ACTIVITY I - Skim through the articles and advertisements in today’s newspaper to identify a relaxing activity to participate in or a relaxing place to go. Create a 30-second radio commercial selling this activity or place to your teen-aged listeners. Remember, advertisements attempt to persuade people to buy a product or service. Write a script on a piece of paper.
ACTIVITY II - An effective technique for restoring your mind’s “energy” is the daily practice of silence. Many experts recommend taking 10 to 15 minutes out of every day to spend in the quietest place available. Do not read, write, or listen to music. Just practice throwing your mind into neutral and saturating your thoughts with peaceful experiences, words, and ideas.
Write down a sample of your daily schedule with times. Find a time on your schedule when you could stop for quiet time. Tomorrow, make a point to stop at least once for quiet time, just as though it were scheduled. Remember, it’s also an important part of your day!
ACTIVITY III - Knute Rockne, one of the greatest football coaches in history, said, “I have to get the most energy out of a man, and I have discovered that it cannot be done if he hates another man. Hate blocks his energy, and he isn’t up to par until he eliminates it and develops a friendly feeling.” Hate is just one example of our so-called energy blockers. Fear and resentment can also zap away our energy — mentally and physically. If we can keep our minds free of the bad feelings and inner conflicts that we allow to affect us, our bodies can operate like a finely tuned machine, full of energy and raring to go.
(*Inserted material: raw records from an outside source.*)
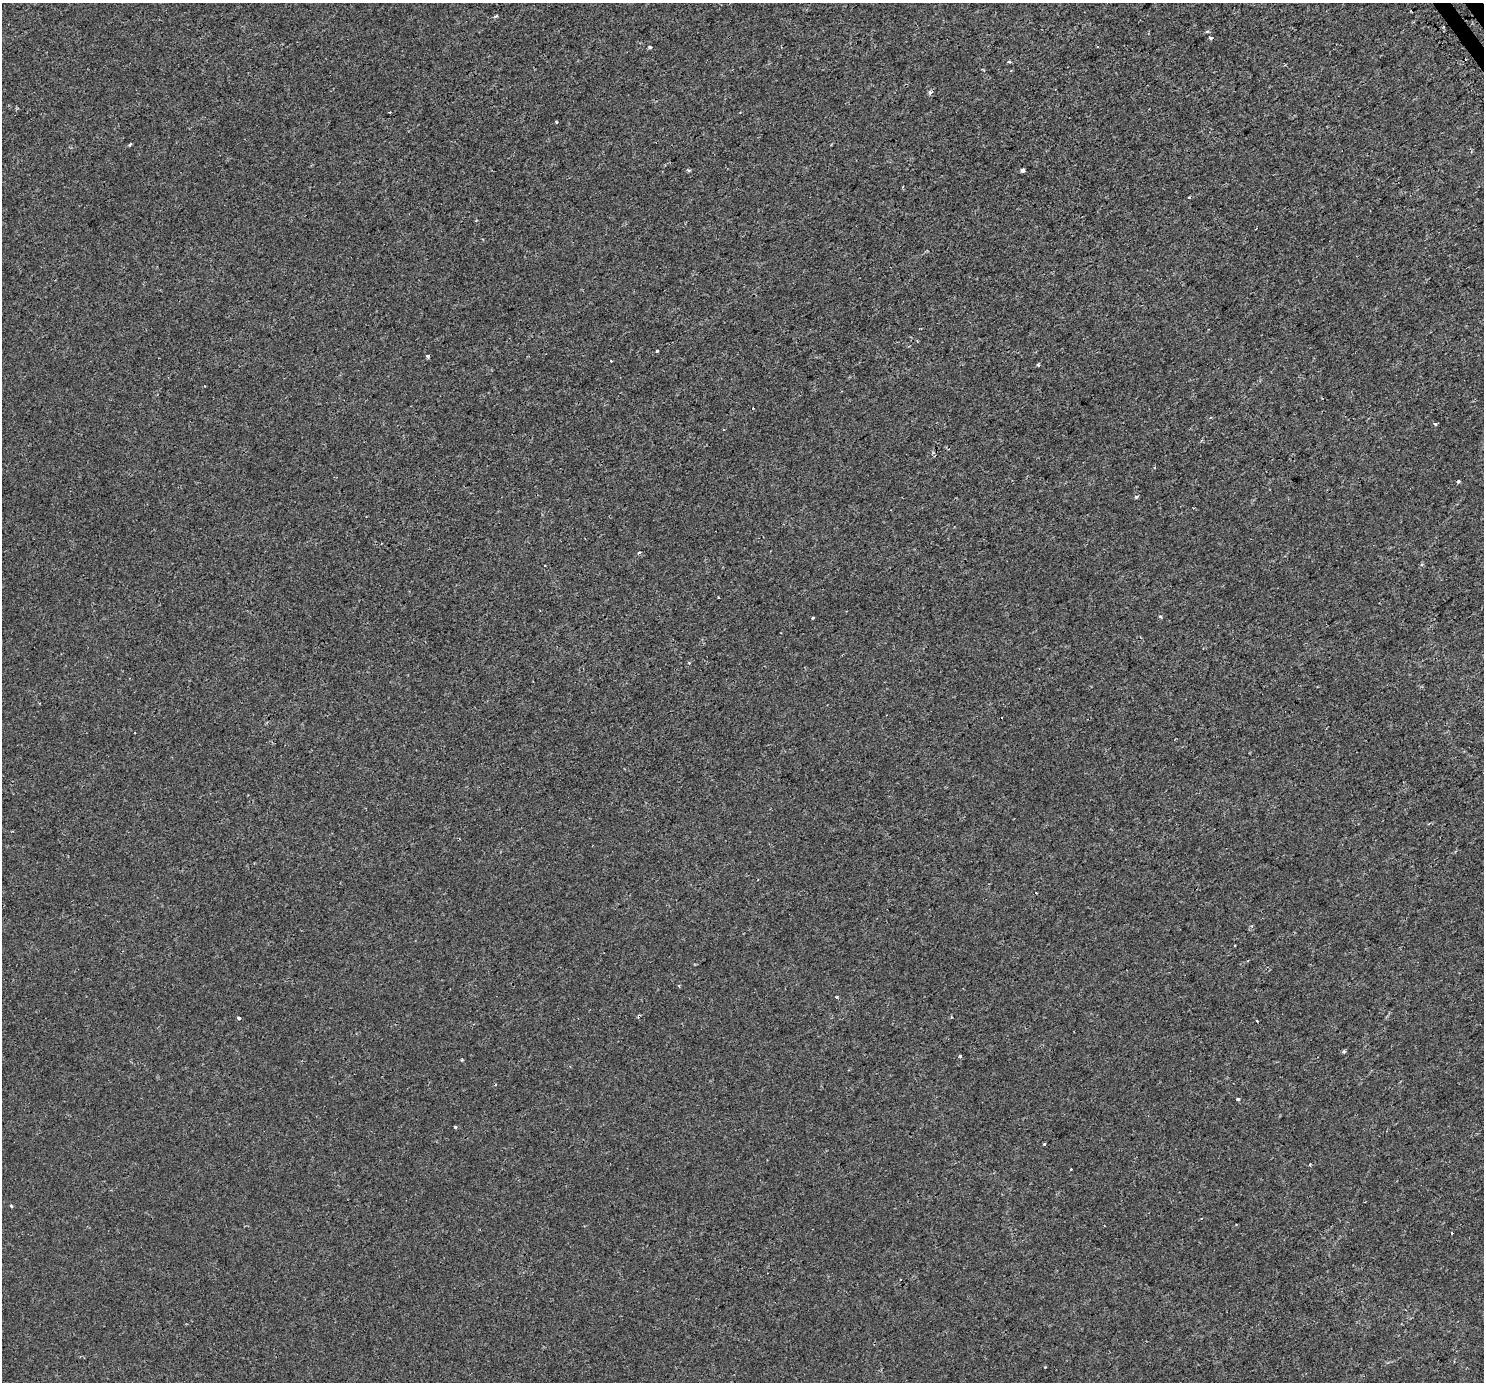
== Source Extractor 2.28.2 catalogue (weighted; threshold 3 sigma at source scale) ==
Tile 10 of 4 x 4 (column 2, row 3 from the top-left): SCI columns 1523-3004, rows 1614-2993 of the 6001 x 5924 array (HDU 1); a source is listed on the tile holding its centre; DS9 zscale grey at full resolution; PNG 1486 x 1384 px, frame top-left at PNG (2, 3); no overlay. Shown black and unused: <1% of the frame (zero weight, under 2 of 3 exposures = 3% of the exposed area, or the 3 px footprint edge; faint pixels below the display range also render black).
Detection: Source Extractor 2.28.2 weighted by HDU 2 'WHT'; one run over the whole footprint, this tile lists its part. Background -2.36e-04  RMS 0.0019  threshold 0.00835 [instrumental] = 3 sigma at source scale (4.5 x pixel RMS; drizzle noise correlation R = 1.50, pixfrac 1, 0.0396/0.0396 arcsec/px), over >= 5 px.
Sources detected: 43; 6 cosmic-ray / hot-pixel residue — not listed; the other 37 listed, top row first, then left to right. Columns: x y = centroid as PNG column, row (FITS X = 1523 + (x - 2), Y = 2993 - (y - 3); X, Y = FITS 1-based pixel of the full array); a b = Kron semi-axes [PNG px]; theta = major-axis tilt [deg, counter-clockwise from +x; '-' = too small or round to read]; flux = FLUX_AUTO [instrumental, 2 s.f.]
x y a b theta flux
1411 11 3 2 - 0.3
495 16 8 2 35 0.2
1444 26 3 2 - 0.25
1210 38 4 3 - 0.92
650 47 4 3 - 0.33
1008 61 3 3 - 0.47
930 92 6 5 - 0.39
556 122 3 3 - 0.17
130 144 4 3 - 0.25
689 170 6 3 18 0.25
1022 170 4 4 - 1.1
1189 197 3 3 - 0.14
917 341 4 3 - 0.15
657 351 3 3 - 0.81
428 356 4 3 - 0.47
611 361 3 3 - 0.18
1038 365 4 3 - 0.22
1435 424 3 3 - 0.32
1458 481 3 3 - 1.2
1136 497 5 4 - 0.23
639 553 4 3 - 0.24
718 597 3 2 - 0.16
1160 616 3 3 - 0.53
812 618 3 3 - 0.35
689 663 3 3 - 0.18
837 997 3 3 - 0.4
239 1018 3 3 - 1
1344 1051 4 3 - 0.72
960 1056 3 3 - 0.3
1238 1099 4 3 - 0.68
455 1127 3 3 - 0.37
1044 1144 3 3 - 0.52
1310 1165 3 3 - 0.18
1071 1169 3 3 - 0.53
11 1206 5 3 - 0.22
1452 1233 3 3 - 1.2
1045 1367 3 3 - 0.26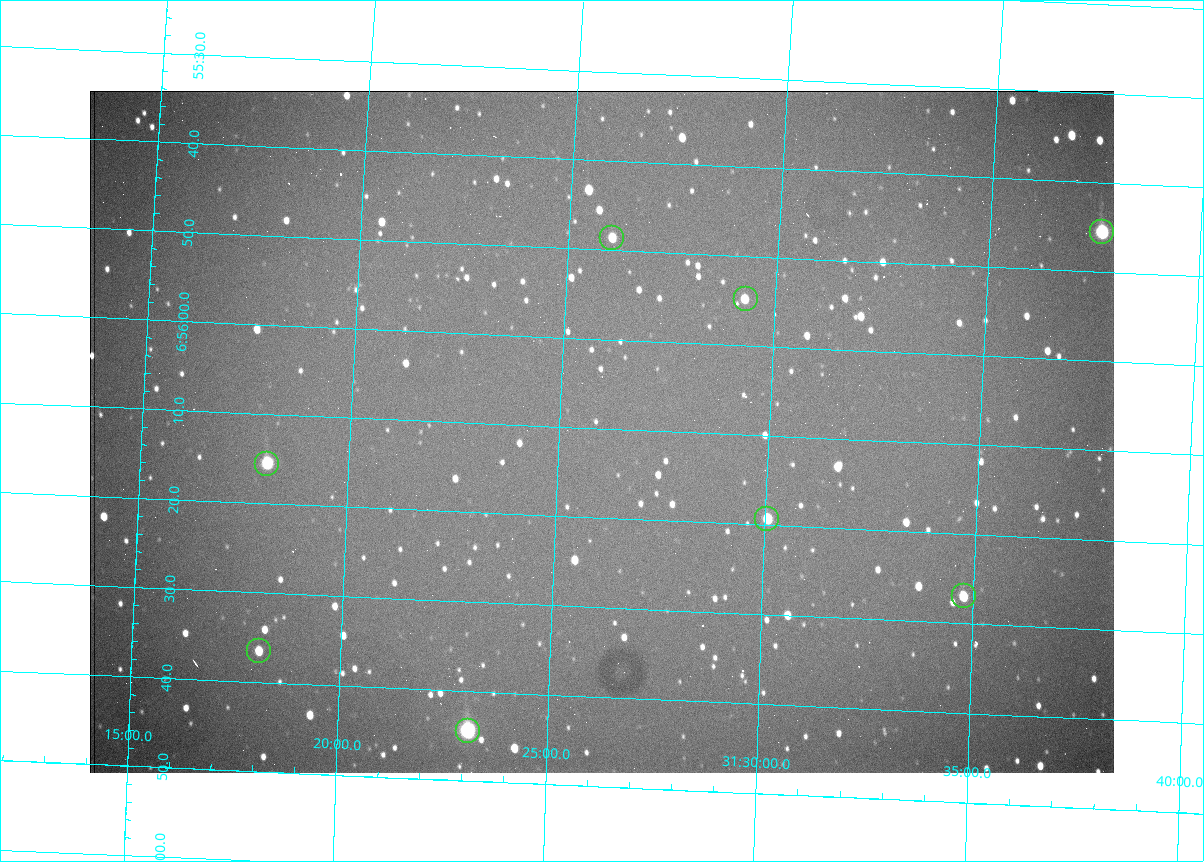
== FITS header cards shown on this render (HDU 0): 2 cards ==
NAXIS1  =                 1024 /fastest changing axis
NAXIS2  =                  682 /next to fastest changing axis

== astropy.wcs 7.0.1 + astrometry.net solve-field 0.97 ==
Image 1024 x 682 px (HDU 0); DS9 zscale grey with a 90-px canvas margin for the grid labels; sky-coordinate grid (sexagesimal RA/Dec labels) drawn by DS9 from the SOLVED WCS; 8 Tycho-2 reference stars matched to detected sources circled (green)
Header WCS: RA---TAN/DEC--TAN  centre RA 06:56:10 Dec +31:26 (104.04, +31.43 deg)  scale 1.44 arcsec/px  FOV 24.5' x 16.3'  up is -93 deg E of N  parity flipped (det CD > 0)
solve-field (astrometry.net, Tycho-2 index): VERIFIED the header's WCS against the Tycho-2 star catalogue (8 matches, 0 conflicts) and refined it, rather than solving blind
Solved WCS: RA---TAN-SIP/DEC--TAN-SIP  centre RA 06:56:10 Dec +31:26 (104.04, +31.43 deg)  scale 1.43 arcsec/px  FOV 24.4' x 16.3'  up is -93 deg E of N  parity flipped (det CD > 0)
The solver's refit moves the header's centre by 2.1 arcsec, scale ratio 0.9975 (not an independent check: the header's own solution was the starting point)
Tycho-2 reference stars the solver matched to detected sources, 8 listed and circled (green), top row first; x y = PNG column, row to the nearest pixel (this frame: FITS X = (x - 90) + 1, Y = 682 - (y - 91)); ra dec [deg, ICRS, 3 dp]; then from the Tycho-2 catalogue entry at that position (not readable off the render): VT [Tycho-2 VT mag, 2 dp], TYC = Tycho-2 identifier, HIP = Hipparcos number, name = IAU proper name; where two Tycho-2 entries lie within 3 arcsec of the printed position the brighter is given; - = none
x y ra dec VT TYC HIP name
1102 232 103.940 +31.628 9.24 2437-728-1 - -
612 238 103.952 +31.434 11.53 2437-424-1 - -
746 299 103.978 +31.488 11.51 2437-421-1 - -
267 464 104.065 +31.301 9.89 2437-425-1 - -
767 519 104.081 +31.501 10.83 2437-37-1 - -
964 596 104.112 +31.580 11.47 2437-71-1 - -
259 651 104.152 +31.301 11.67 2437-646-1 - -
468 731 104.185 +31.385 8.52 2437-370-1 33393 -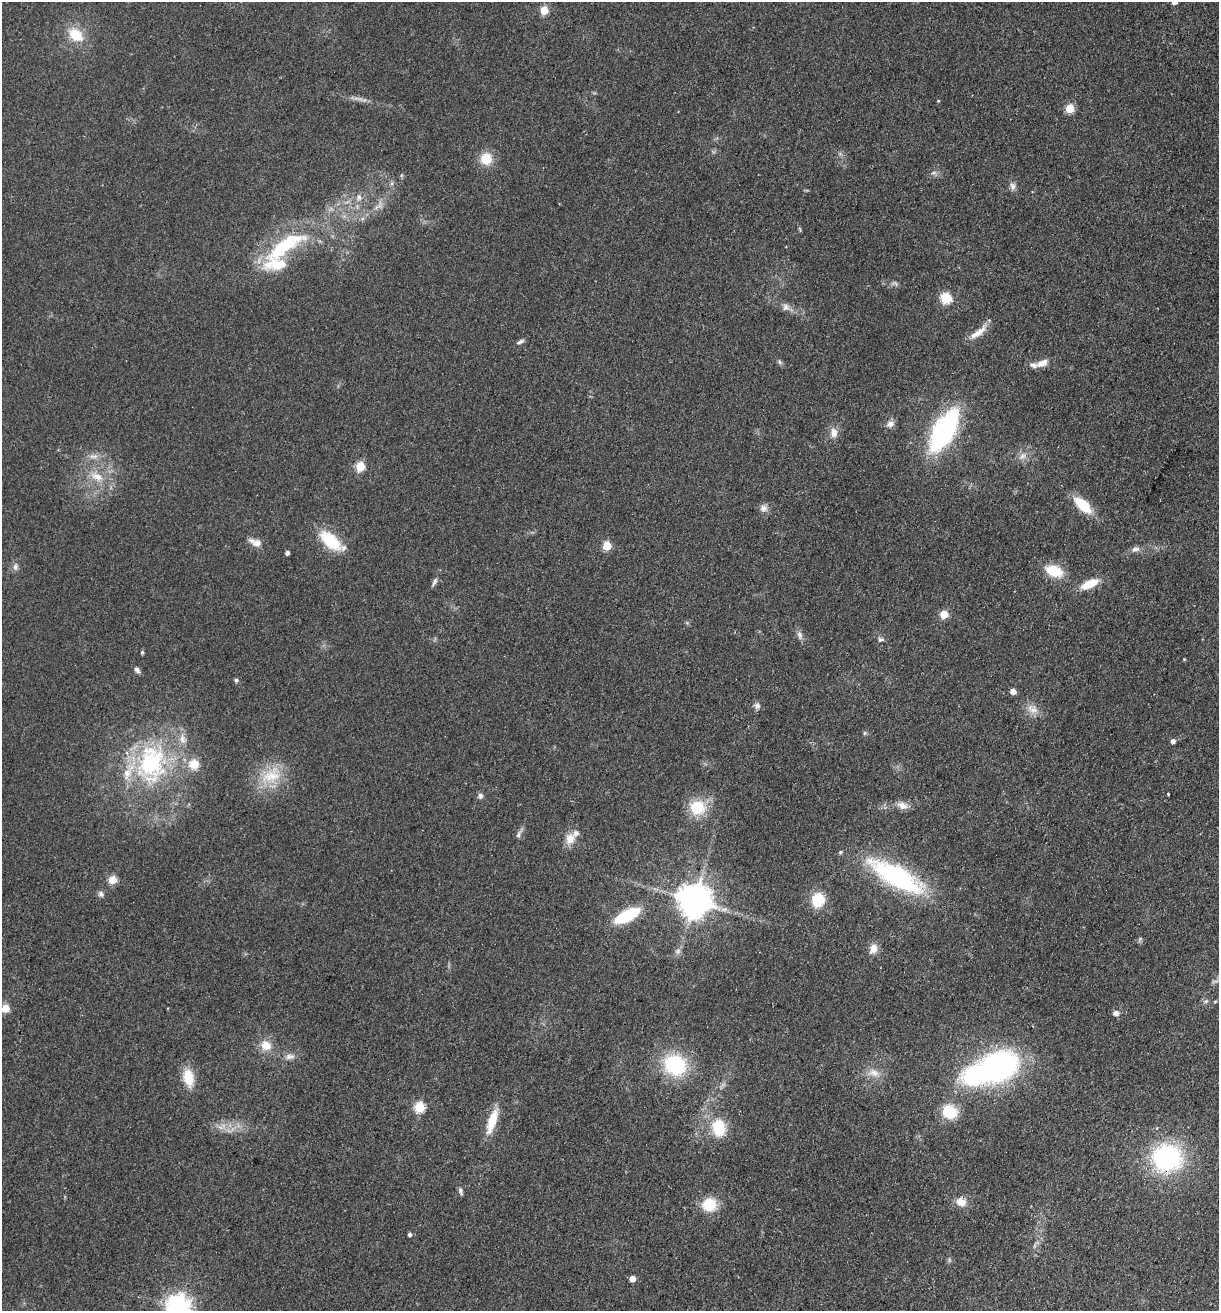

Using today’s newspaper, identify news stories that involve hate, fear, resentment, or any combination of the three. Indicate which stories are local (L), state (S), national (N), and International (I). For each story, describe below what might have happened had the people involved put all their energy into a more positive approach.
ACTIVITY IV - A famous politician once traveled hundreds of miles, making seven speeches in one day. Someone asked him how he could still be so full of energy after such a long day. He replied, “Because I believe absolutely in everything I said in those speeches. I am enthusiastic about my convictions.” When you truly believe in something, you often find you have unlimited energy. Perhaps it’s a certain cause or charity. Maybe it’s a special group or community organization. Whatever your good cause, finding a way to keep your mind interested and active is one way to keep the energy flowing and your attitude positive.
People committed to certain causes or concerns often put their energy into sharing their views with others. One way they do this is by writing letters to the editor and other opinion pieces found on your newspaper’s editorial pages.
Look for examples of such opinion pieces in your newspaper. Cut out examples in which the writers appear to be totally committed to the cause or concern. Then try your hand at writing a letter to the editor about something you feel strongly about. Be sure to research your topic first.